第53話
降ろされたところは、古いものがゴタゴタと並んだ一軒家――「つなぎ屋」だった。秀の叔父が道楽で始めた店だ。
解放されて息を吸う。古いもの特有のカビ臭さ。だが嫌な感じはしない。
ああ。息ができるって素晴らしい。
「いやー、乱暴にしてごめんね」
「い、いえ」
カラカラと笑われ、居たたまれない。目を合わせられない。ウブだと笑うなら笑ってほしい。どうせこちとら童貞だ。ちくしょう。
女性は慣れた様子でレジカウンターの椅子に腰を下ろした。裕樹も近づく。何となく立ったままだ。
「あの……」
「そういえば自己紹介がまだだったね。あたしは今野珠美。シュウ坊みたいにコン姉でもタマちゃんとでも好きなように呼ぶといいさ」
「こ、今野さん。僕は」
「石井裕樹、だろう。シュウ坊から聞いてるよ」
くすりと珠美は笑んだ。妖艶な笑みだった。何よりカウンターに胸がどんと乗っている。存在感が半端ない。目のやり場に困る。十二単なのにここまで胸元が露出していいのだろうか。

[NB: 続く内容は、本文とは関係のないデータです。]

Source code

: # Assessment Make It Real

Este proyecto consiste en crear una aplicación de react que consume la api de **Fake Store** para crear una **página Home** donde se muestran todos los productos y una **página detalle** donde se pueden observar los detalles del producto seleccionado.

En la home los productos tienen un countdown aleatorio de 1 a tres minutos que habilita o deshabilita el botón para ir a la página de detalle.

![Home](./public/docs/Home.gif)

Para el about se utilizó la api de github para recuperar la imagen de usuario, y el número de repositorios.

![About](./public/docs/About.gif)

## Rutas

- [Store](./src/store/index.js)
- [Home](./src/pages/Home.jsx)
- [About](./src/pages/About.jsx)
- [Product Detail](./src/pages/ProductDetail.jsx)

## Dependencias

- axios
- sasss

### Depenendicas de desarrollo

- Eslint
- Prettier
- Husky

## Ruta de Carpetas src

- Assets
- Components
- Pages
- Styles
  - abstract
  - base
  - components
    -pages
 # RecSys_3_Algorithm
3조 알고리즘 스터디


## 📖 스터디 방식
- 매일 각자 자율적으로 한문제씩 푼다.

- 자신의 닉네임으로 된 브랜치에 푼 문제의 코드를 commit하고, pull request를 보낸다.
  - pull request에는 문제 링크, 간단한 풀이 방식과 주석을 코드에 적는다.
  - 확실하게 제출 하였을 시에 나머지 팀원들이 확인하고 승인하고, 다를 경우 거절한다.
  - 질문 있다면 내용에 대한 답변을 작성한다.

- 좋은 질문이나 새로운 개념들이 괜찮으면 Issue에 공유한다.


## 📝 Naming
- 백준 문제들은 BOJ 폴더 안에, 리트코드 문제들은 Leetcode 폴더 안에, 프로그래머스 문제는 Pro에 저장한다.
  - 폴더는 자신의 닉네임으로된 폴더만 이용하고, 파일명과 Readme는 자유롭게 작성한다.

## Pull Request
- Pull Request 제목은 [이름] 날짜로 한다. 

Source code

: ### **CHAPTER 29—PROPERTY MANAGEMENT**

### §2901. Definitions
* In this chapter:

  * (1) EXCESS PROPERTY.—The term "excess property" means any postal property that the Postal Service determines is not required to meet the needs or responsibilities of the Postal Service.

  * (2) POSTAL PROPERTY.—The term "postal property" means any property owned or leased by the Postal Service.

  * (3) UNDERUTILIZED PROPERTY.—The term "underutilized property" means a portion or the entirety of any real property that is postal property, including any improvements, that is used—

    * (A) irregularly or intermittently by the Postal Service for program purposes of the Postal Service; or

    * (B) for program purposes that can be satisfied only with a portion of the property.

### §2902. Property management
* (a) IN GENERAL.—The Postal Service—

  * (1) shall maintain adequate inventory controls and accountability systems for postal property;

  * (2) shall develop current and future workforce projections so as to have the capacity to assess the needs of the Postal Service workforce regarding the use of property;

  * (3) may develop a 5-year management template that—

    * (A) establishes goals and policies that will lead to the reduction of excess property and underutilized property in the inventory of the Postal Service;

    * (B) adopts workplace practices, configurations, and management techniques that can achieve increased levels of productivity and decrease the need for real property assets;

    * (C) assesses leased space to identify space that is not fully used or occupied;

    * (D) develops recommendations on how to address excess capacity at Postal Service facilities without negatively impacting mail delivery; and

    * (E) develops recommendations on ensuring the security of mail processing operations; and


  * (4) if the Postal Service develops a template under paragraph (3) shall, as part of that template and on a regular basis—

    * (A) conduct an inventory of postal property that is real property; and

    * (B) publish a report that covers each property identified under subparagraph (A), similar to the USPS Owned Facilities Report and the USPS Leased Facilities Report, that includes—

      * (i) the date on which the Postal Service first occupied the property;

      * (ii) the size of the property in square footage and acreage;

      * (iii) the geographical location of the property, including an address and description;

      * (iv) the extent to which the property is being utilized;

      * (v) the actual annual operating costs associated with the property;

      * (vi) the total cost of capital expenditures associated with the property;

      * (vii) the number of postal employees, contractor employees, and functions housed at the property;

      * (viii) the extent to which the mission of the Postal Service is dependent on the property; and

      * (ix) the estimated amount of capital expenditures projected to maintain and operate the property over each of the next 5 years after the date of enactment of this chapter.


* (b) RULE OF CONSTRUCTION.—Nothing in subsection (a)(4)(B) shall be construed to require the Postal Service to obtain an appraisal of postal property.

「シュウ坊たちももうすぐ来るさね。敵はあたしらを追ってこなかったようだし、あっちを狙いに行ってるかもしれないけど……テンさんがいりゃ問題ないだろうさ。テンさんは堅物だけど腕は確かだよ」
「あ、あの……あの妖怪は何で僕たち……いや、有馬君を狙って……?」
「さてねえ。過激派なんじゃないのかい」
「過激派?」
「最近ツブヤイッタァの……炎上っていうのかい? あたしはあまり詳しくないけど。それで文句言いに来る輩がいるみたいさね」
「そんな……」
学校での立場も危ういところなのに、妖怪まで?
確かに秀のフォロワー数は多かった。異様なほど。その多くには妖怪も含まれているとは聞いていたけれど。

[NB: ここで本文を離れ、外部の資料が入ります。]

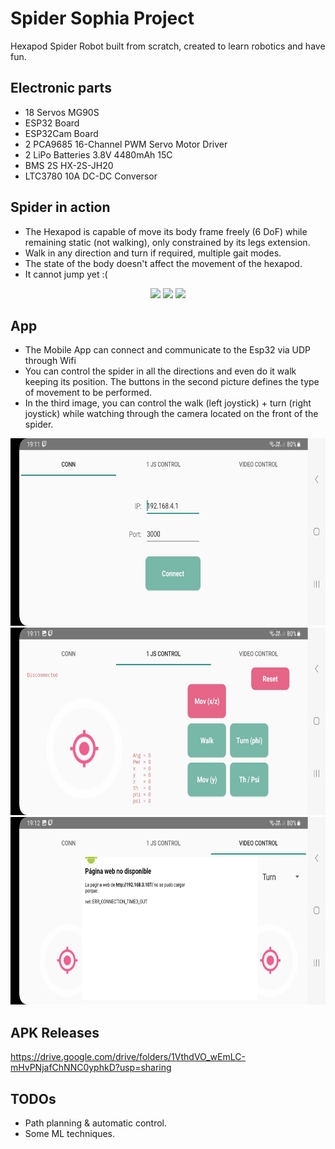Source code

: # Spider Sophia Project

Hexapod Spider Robot built from scratch, created to learn robotics and have fun.

## Electronic parts

- 18 Servos MG90S
- ESP32 Board
- ESP32Cam Board
- 2 PCA9685 16-Channel PWM Servo Motor Driver
- 2 LiPo Batteries 3.8V 4480mAh 15C
- BMS 2S HX-2S-JH20
- LTC3780 10A DC-DC Conversor

## Spider in action

 - The Hexapod is capable of move its body frame freely (6 DoF) while remaining static (not walking), only constrained by its legs extension.
 - Walk in any direction and turn if required, multiple gait modes.
 - The state of the body doesn't affect the movement of the hexapod.
 - It cannot jump yet :(

<p align="center">
  <img src="./images/spider1.gif" height="400">
  <img src="./images/spider2.gif" height="400">
  <img src="./images/spider3.gif" height="400">
</p>

## App

- The Mobile App can connect and communicate to the Esp32 via UDP through Wifi
- You can control the spider in all the directions and even do it walk keeping its position. The buttons in the second picture defines the type of movement to be performed.
- In the third image, you can control the walk (left joystick) + turn (right joystick) while watching through the camera located on the front of the spider.

<img src="./images/connect.jpeg" height="300">
<img src="./images/control1.jpeg" height="300">
<img src="./images/control2.jpeg" height="300">

## APK Releases

https://drive.google.com/drive/folders/1VthdVO_wEmLC-mHvPNjafChNNC0yphkD?usp=sharing

## TODOs
- Path planning & automatic control.
- Some ML techniques.
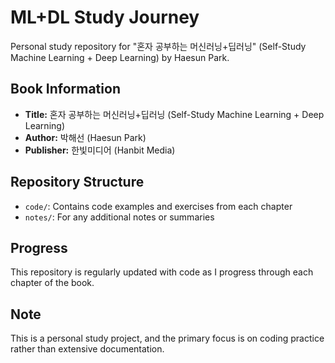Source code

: # ML+DL Study Journey

Personal study repository for "혼자 공부하는 머신러닝+딥러닝" (Self-Study Machine Learning + Deep Learning) by Haesun Park.

## Book Information

- **Title:** 혼자 공부하는 머신러닝+딥러닝 (Self-Study Machine Learning + Deep Learning)
- **Author:** 박해선 (Haesun Park)
- **Publisher:** 한빛미디어 (Hanbit Media)

## Repository Structure

- `code/`: Contains code examples and exercises from each chapter
- `notes/`: For any additional notes or summaries

## Progress

This repository is regularly updated with code as I progress through each chapter of the book.

## Note

This is a personal study project, and the primary focus is on coding practice rather than extensive documentation.

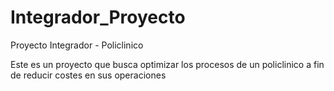 # Integrador_Proyecto
Proyecto Integrador - Policlinico 

Este es un proyecto que busca optimizar los procesos de un policlinico a fin de reducir costes en sus operaciones
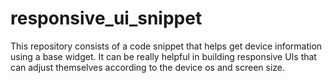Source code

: # responsive_ui_snippet
This repository consists of a code snippet that helps get device information using a base widget. It can be really helpful in building responsive UIs that can adjust themselves according to the device os and screen size. 

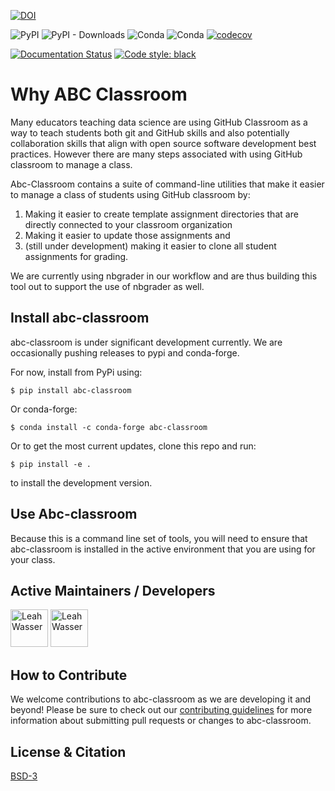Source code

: 

[![DOI](https://zenodo.org/badge/DOI/10.5281/zenodo.3539582.svg)](https://doi.org/10.5281/zenodo.3539582)


![PyPI](https://img.shields.io/pypi/v/abc-classroom.svg?color=purple&style=plastic)
![PyPI - Downloads](https://img.shields.io/pypi/dm/abc-classroom.svg?color=purple&label=pypi%20downloads&style=plastic)
![Conda](https://img.shields.io/conda/v/conda-forge/abc-classroom.svg?color=purple&style=plastic)
![Conda](https://img.shields.io/conda/dn/conda-forge/abc-classroom.svg?color=purple&label=conda-forge%20downloads&style=plastic)
[![codecov](https://codecov.io/gh/earthlab/abc-classroom/branch/master/graph/badge.svg)](https://codecov.io/gh/earthlab/abc-classroom)

[![Documentation Status](https://readthedocs.org/projects/abc-classroom/badge/?version=latest)](https://abc-classroom.readthedocs.io/en/latest/?badge=latest)
[![Code style: black](https://img.shields.io/badge/code%20style-black-000000.svg)](https://img.shields.io/badge/code%20style-black-000000.svg)

# Why ABC Classroom

Many educators teaching data science are using GitHub Classroom as a way to teach students
both git and GitHub skills and also potentially collaboration skills that align
with open source software development best practices. However there are many steps
associated with using GitHub classroom to manage a class.

Abc-Classroom contains a suite of command-line utilities that make it easier to
manage a class of students using GitHub classroom by:

1. Making it easier to create template assignment directories that are directly connected to your classroom organization
2. Making it easier to update those assignments and
3. (still under development) making it easier to clone all student assignments for grading.

We are currently using nbgrader in our workflow and are thus building this tool
out to support the use of nbgrader as well.

## Install abc-classroom

abc-classroom is under significant development currently. We are occasionally
pushing releases to pypi and conda-forge.

For now, install from PyPi using:

`$ pip install abc-classroom`

Or conda-forge:

`$ conda install -c conda-forge abc-classroom`

Or to get the most current updates, clone this repo and run:

`$ pip install -e . `

to install the development version.

## Use Abc-classroom
Because this is a command line set of tools, you will need to ensure that abc-classroom
is installed in the active environment that you are using for your class.

## Active Maintainers / Developers

<a title="Karen Cranston" href="https://www.github.com/kcranston"><img width="60" height="60" alt="Leah Wasser" class="pull-left" src="https://avatars.githubusercontent.com/u/312034?size=120" /></a>
<a title="Leah Wasser" href="https://www.github.com/lwasser"><img width="60" height="60" alt="Leah Wasser" class="pull-left" src="https://avatars.githubusercontent.com/u/7649194?size=120" /></a>

## How to Contribute

We welcome contributions to abc-classroom as we are developing it and beyond! Please be sure to check out our
[contributing guidelines](hhttps://abc-classroom.readthedocs.io/en/latest/contributing/index.html)
for more information about submitting pull requests or changes to abc-classroom.

## License & Citation

[BSD-3](https://github.com/earthlab/abc-classroom/blob/master/LICENSE)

「そもそもね、シュウ坊と直接知り合いなわけじゃない奴も多いのさ」
肘をついた珠美が溜息をつく。その吐息すら甘さを含んでいそうだった。いちいち全てが艶めかしい。
「ネットだけの付き合いってことですか?」
「それもあるさね。あとは……元々シュウ坊のおじいさんが見える人でね。あの人……周作さんの知り合いだけどシュウ坊のことは直接知らないだとか」
周作、というのが秀の祖父だろう。
「あたしも周作さんからの付き合いだよ。割とよく一緒にいたからねぇ、シュウ坊のおしめを替えてあげたことだってあるもんさ」
「あはは……それは有馬君が聞いたら止めそうなエピソードですね……」
「んふふ」
口元を押さえてコロコロと笑う。まるで可憐な少女のよう。時に暴力まがいの色香を振りまき、時にこうやって花を綻ばせる。おかげで耐性のない裕樹はどぎまぎしっ放しだ。

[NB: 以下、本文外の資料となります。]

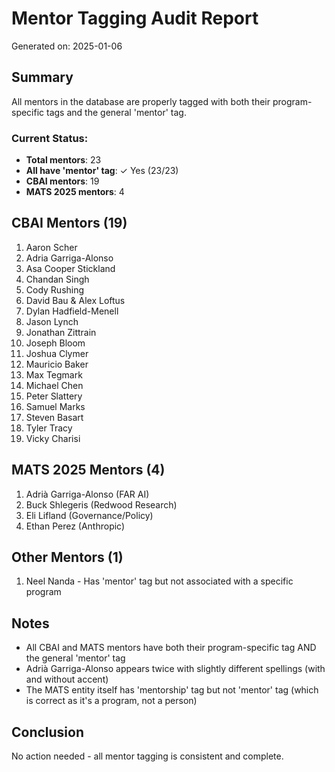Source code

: # Mentor Tagging Audit Report

Generated on: 2025-01-06

## Summary

All mentors in the database are properly tagged with both their program-specific tags and the general 'mentor' tag.

### Current Status:
- **Total mentors**: 23
- **All have 'mentor' tag**: ✓ Yes (23/23)
- **CBAI mentors**: 19
- **MATS 2025 mentors**: 4

## CBAI Mentors (19)
1. Aaron Scher
2. Adria Garriga-Alonso
3. Asa Cooper Stickland
4. Chandan Singh
5. Cody Rushing
6. David Bau & Alex Loftus
7. Dylan Hadfield-Menell
8. Jason Lynch
9. Jonathan Zittrain
10. Joseph Bloom
11. Joshua Clymer
12. Mauricio Baker
13. Max Tegmark
14. Michael Chen
15. Peter Slattery
16. Samuel Marks
17. Steven Basart
18. Tyler Tracy
19. Vicky Charisi

## MATS 2025 Mentors (4)
1. Adrià Garriga-Alonso (FAR AI)
2. Buck Shlegeris (Redwood Research)
3. Eli Lifland (Governance/Policy)
4. Ethan Perez (Anthropic)

## Other Mentors (1)
1. Neel Nanda - Has 'mentor' tag but not associated with a specific program

## Notes
- All CBAI and MATS mentors have both their program-specific tag AND the general 'mentor' tag
- Adrià Garriga-Alonso appears twice with slightly different spellings (with and without accent)
- The MATS entity itself has 'mentorship' tag but not 'mentor' tag (which is correct as it's a program, not a person)

## Conclusion
No action needed - all mentor tagging is consistent and complete.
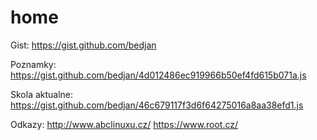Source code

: # home

Gist:
https://gist.github.com/bedjan

Poznamky:
https://gist.github.com/bedjan/4d012486ec919966b50ef4fd615b071a.js

Skola aktualne:
https://gist.github.com/bedjan/46c679117f3d6f64275016a8aa38efd1.js

Odkazy:
http://www.abclinuxu.cz/
https://www.root.cz/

「ただ……周作さんと仲良くしていて、シュウ坊のことはよく知らない妖怪からしたら、今回の炎上騒ぎは許しがたい気持ちもあるのかもしれないさね。周作さんを汚してー、ってとこかしら。ただでさえ多くの人の罵詈讒謗がはびこってて、陰の気が強まってるからねえ」
ふう。珠美が再び息をつく。
「……今野さんは、有馬君本人じゃないと思ってるんですね」
「当たり前じゃないのさ」
やけにきっぱりとしていた。
こちらを見上げた彼女は、不敵に笑う。
「シュウ坊があんな分かりやすいヘマ、するもんか」
「ど、どういう信頼ですか、それ」
「大体炎上騒ぎの間、シュウ坊は周作さんの面倒見るために病院にいたんだから。だから看護師さんや患者さんにもフォロワァはいるけど、むしろ同情的さね」
「ああ……そっか、ふつうにアリバイがあるんだ」
フォロワーの幅がどこまでも広いのはもうツッコまない。
「それにあたしは、シュウ坊のアカウントを乗っ取った犯人に心当たりがあるよ」
「え!? だ、誰ですかそれは!?」
裕樹は身を乗り出した。
ふ、と珠美は口元をたわめた。目を細める。九つの尾がゆらりと揺らめく。
珠美のぷくりとした唇が、静かに形作られる。一音一音が、艶やかに。